CD: H1N1 is swine flu?
KF: Yes, we had some H1N1 but not as much. The other thing is H1N1 immunity from vaccinations is usually much more durable and much more robust - you get better antibody responses. They last better and it’s not the one the elderly are as susceptible to. So the H3N2 has been the real problem this year. There wasn’t anything about the virus this year that was particularly special. Maybe when people do more studies, they may find it was more virulent, but at the moment, there’s no evidence to suggest that.
CD: Was the vaccine given too early this year?
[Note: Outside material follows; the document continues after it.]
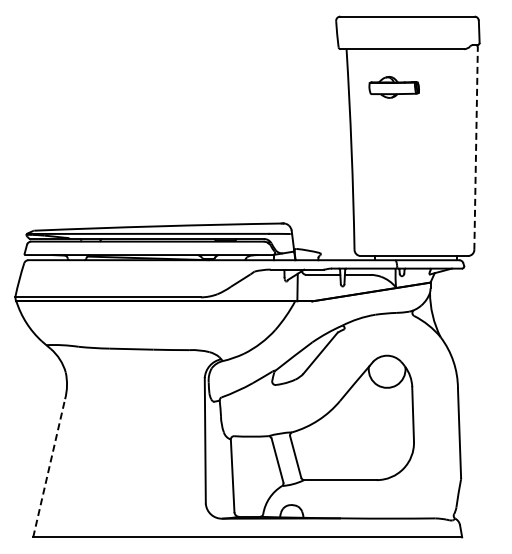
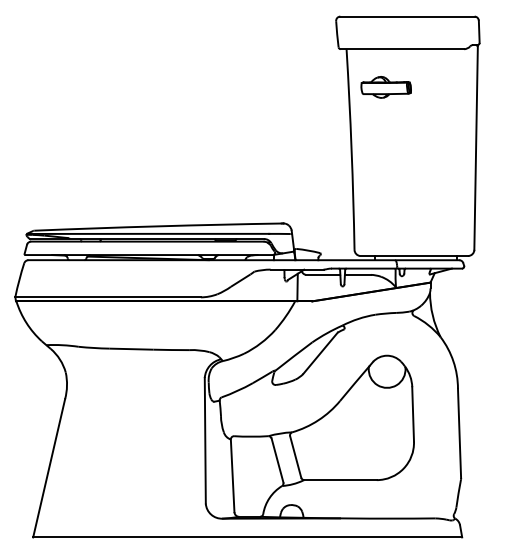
part at (393, 87) position: (393, 87) -> (385, 87)
line at (476, 147): dashed -> solid
line at (49, 468): dashed -> solid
KF: Yes, I think giving it too early probably is part of the problem for many people. A lot of pharmacies were putting out the vaccine in February this year. They’ve now looked at how long immunity lasts and there are a number of studies showing that after four months, it’s practically non-efficacious so in that first three months, you’ve got quite good efficacy but then it’s declining every month. And many older people are really keen because they know they’re supposed to get vaccinated, so they come in early and want their vaccine.
CD: So when would you recommend people get vaccinated - around May?
KF: Yes, I would have thought so. You always get sporadic cases occurring around the year, so you’ve got to be a bit careful in those recommendations, but mid-May would have been a more appropriate time.